INVESTIGATION
An official Iraqi investigation into the Blackwater shootings has raised the number of Iraqis killed to 17 -- six more than previously thought -- and concluded the gunfire was not warranted and that those involved should face trial.
Government spokesman, Ali al-Dabbagh, announced on Sunday that the Iraqi investigative committee had asserted the shootings amounted to deliberate murder and recommended those involved be held legally accountable.
Its final results showed that the convoy from the Moyock, North Carolina-based security company did not come under direct or indirect fire at western Baghdad's Nisoor Square. "It was not hit even by a stone," al-Dabbagh said in a statement.
A US-Iraqi commission also met for the first time on Sunday to review US security operations after the Sept. 16 shootings.
The panel is one of at least three investigations on the incident.

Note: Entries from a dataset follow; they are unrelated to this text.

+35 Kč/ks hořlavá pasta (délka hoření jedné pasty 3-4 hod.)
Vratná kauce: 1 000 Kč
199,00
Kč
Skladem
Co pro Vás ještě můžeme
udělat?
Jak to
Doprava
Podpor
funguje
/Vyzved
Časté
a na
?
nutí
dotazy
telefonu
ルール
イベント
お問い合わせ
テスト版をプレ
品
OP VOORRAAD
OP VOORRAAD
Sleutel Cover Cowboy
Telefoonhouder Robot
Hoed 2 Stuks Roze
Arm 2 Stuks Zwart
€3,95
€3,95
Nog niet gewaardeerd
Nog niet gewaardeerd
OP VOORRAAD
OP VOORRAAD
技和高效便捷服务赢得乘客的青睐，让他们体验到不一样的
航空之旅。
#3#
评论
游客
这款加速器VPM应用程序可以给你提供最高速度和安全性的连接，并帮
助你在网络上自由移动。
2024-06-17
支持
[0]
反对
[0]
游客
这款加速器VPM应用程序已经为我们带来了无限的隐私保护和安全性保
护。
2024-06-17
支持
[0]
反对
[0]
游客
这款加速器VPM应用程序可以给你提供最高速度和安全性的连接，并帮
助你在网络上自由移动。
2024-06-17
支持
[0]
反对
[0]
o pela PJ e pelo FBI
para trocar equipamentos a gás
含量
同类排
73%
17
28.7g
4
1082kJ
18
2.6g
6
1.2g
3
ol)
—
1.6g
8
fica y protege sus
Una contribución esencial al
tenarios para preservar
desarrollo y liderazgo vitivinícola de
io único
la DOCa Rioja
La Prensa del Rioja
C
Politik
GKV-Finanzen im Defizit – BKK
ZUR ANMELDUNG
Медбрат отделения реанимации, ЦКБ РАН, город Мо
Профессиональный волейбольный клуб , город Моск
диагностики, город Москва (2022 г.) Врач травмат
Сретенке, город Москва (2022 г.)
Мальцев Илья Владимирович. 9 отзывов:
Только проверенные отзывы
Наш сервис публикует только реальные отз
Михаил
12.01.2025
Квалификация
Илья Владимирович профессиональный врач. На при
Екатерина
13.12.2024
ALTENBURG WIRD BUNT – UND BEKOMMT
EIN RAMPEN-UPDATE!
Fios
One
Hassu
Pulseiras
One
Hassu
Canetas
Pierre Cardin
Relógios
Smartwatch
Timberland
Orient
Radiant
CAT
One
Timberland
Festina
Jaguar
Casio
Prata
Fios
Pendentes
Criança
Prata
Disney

Blackwater contends its employees came under fire first.
The incident has caused outrage among Iraqis and stepped up calls for the rules governing those protecting American diplomats to be overhauled.
Al-Dabbagh said the Iraqi Cabinet would weigh the Iraqi findings with those of the joint commission "and subsequently adopt the legal procedures to hold this company accountable."
FIVE KILLED
Separately, US troops killed five and detained three suspected rogue Shiite militants early on Monday in eastern Baghdad after they came under attack during an operation targeting a cell involved in kidnappings and attacks with armor-piercing roadside bombs known as explosively formed penetrators, the military said. Iraqi police said the raid occurred in Sadr City.
The US military also said on Monday that US soldiers detained 17 suspected insurgents during a combat operation two days ago in Mahmoudiya, south of Baghdad.